文書欄:
日本人初のナックルボーラーが目指す未来──大家友和インタビューその3──
日本人初のナックルボーラー・大家友和投手の登場は、今後日本球界にどのような影響をもたらすことになるのだろうか?
ナックルボールに対する正しい認識を
─大家投手の中でナックルボーラーとしての終わり方をどのように考えているのか?
「何も考えていないですよ。ナックルボーラーが終わる時は野球選手が終わる時なので、ナックルボーラーとしてとは考えていないです。ただここまで来て、ここまでバッターと勝負をさせてもらえたのも、BCリーグでチャンスをもらえたからここまで続けてこられたので、そういう人たちには凄く感謝しています。そうした協力も頂いて折角手に入れさせてもらった経験なので、僕がやってきたことを皆さんにお伝えするのではなくて、折角手に入れたものなので、ナックルボールに対する正しい認識をしてもらえるように少しでも発信できたらいいかなとは思います。
パートタイムのナックルボーラーではないので、あくまでナックルボールに特化してやらせてもらってきた中で、自分に関する記事の中にはナックルボーラー、ナックルボールに対する認識が正しいとは言えないものがあるんですよね。そういう認識を変えたいというか、そうではないというのを伝えたいというのはあります。それがここまでチャンスを与えてもらい、こういう経験をさせてもらえた中で、野球界にお返しできる部分だと思います」

記録欄:
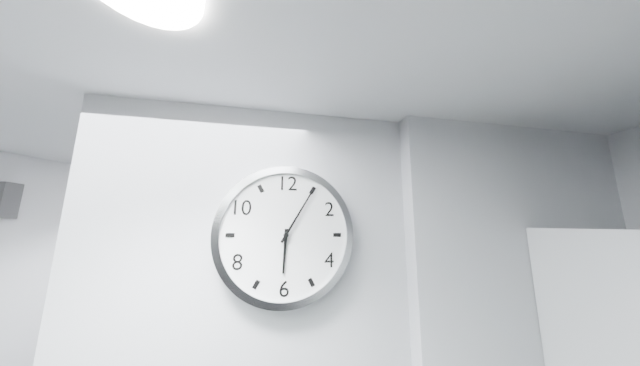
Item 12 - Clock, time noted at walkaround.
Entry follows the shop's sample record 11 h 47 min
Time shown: 6 h 05 min
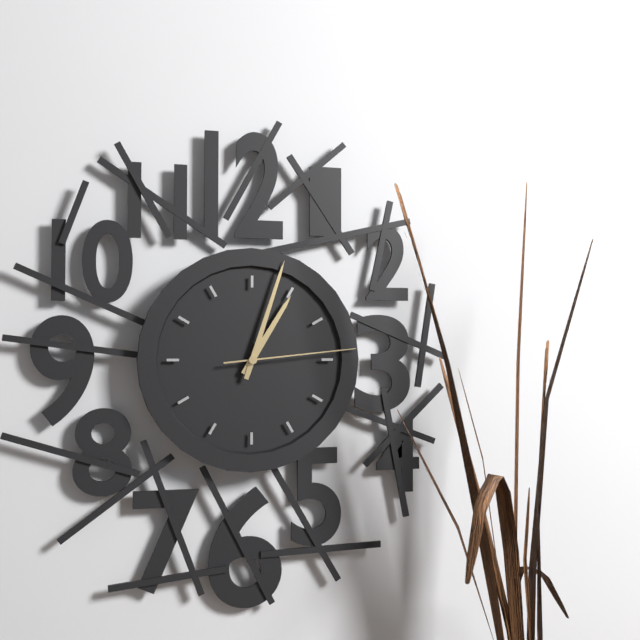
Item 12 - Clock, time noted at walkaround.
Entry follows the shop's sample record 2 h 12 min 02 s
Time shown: 1 h 03 min 14 s
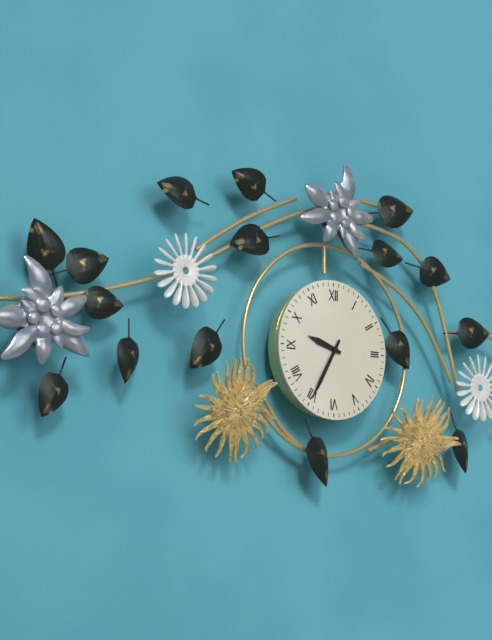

課題指示 1: 大家友和投手のインタビューのうち、「日本人初のナックルボーラーが目指す未来──大家友和インタビューその3──」を含む語句から書き始め、「返しできる部分だと思います」」まで来たら止めて、その間を一字も変えずに書き写しなさい。
課題指示 2:
次の(a)〜(c)の記述が大家友和投手のインタビューの内容と合っているかを、それぞれ「はい」か「いいえ」で答えなさい。あわせて、判断の決め手となるインタビュー中の語句をそのまま引用しなさい。
(a) 大家投手は、ナックルボーラーとしての終わり方を具体的に考えている。
(b) 大家投手は、BCリーグでチャンスをもらえた人たちに感謝している。
(c) 大家投手は、自分をパートタイムのナックルボーラーだと述べている。
課題指示 3: 大家友和投手のインタビューの最後の発言を受けて、その先を書き継ぎなさい。
上の記録は、大家友和投手のインタビューとは別の出典から集めたものです。

課題の解答 1:
日本人初のナックルボーラーが目指す未来──大家友和インタビューその3──
日本人初のナックルボーラー・大家友和投手の登場は、今後日本球界にどのような影響をもたらすことになるのだろうか?
ナックルボールに対する正しい認識を
─大家投手の中でナックルボーラーとしての終わり方をどのように考えているのか?
「何も考えていないですよ。ナックルボーラーが終わる時は野球選手が終わる時なので、ナックルボーラーとしてとは考えていないです。ただここまで来て、ここまでバッターと勝負をさせてもらえたのも、BCリーグでチャンスをもらえたからここまで続けてこられたので、そういう人たちには凄く感謝しています。そうした協力も頂いて折角手に入れさせてもらった経験なので、僕がやってきたことを皆さんにお伝えするのではなくて、折角手に入れたものなので、ナックルボールに対する正しい認識をしてもらえるように少しでも発信できたらいいかなとは思います。
パートタイムのナックルボーラーではないので、あくまでナックルボールに特化してやらせてもらってきた中で、自分に関する記事の中にはナックルボーラー、ナックルボールに対する認識が正しいとは言えないものがあるんですよね。そういう認識を変えたいというか、そうではないというのを伝えたいというのはあります。それがここまでチャンスを与えてもらい、こういう経験をさせてもらえた中で、野球界にお返しできる部分だと思います」

課題の解答 2:
(a) いいえ。「何も考えていないですよ。」
(b) はい。「BCリーグでチャンスをもらえたからここまで続けてこられたので、そういう人たちには凄く感謝しています。」
(c) いいえ。「パートタイムのナックルボーラーではないので」

課題の解答 3:
─やはりナックルボールは日本では特別な存在だと感じるか?
「今後どういう人がナックルボールに挑戦するのかわからないですけど、ただ普通はナックボールには手をつけないと思うんですよ。ナックルボールを投げるのには人それぞれの背景があるので、そういうところではある種特殊な部分があると思う。そういった意味でナックルボールに対する理解、認識が薄いが故に、次に登場する選手がいるならぜひ僕の経験をきちんとお伝えすることができるんじゃないかなと思っています」
─将来的にナックルボールが日本でももっと認知されるようになってほしい?
「僕のことはどうでもいいので、これから日本でもナックルボーラーというものが認められる日が来れば僕は嬉しいですし、(誰かに)やってほしいと思います。いつか日本のトップレベルでもナックルボーラーが現れる日が来て、その時は大いにナックルボールについて議論してもらいながら、自分も“こういうことなんですよ”みたいな発言ができたらいいなと思いますけどね」
野球人としてこんな素晴らしいことはない
─すでに大家投手の存在そのものが日本でのナックルボーラーの認識を変えていると思うが。
「そうですね。確かに“日本人の体格では(ナックルボールが)投げられない”とか理由が明確でないことが語られたりだとか、投げ方も指を曲げてボールを押し込むだとか言われていますけど、僕からすれば投げたことがない人の意見だというのが明らかなので…。ただそういう知識を持っていること自体が悪というわけではなくて、今はまだそういう情報しかないんだなということですね。そこはよりよい理解をしていってほしいですね」
─その意味での現在の取り組みは大きなことだと思うが。
「ただ僕はナックルボールを投げ続けてきた選手ではないですし、2度美味しい(野球人生)というか。ここまで素晴らしい経験ができるというのはつくづく運がいいなと思います。野球人としてこんな素晴らしいことはないでしょう。何十億の契約も幸せなことかもしれないですけど、できないことを経験することも幸せなことだと思いますよ」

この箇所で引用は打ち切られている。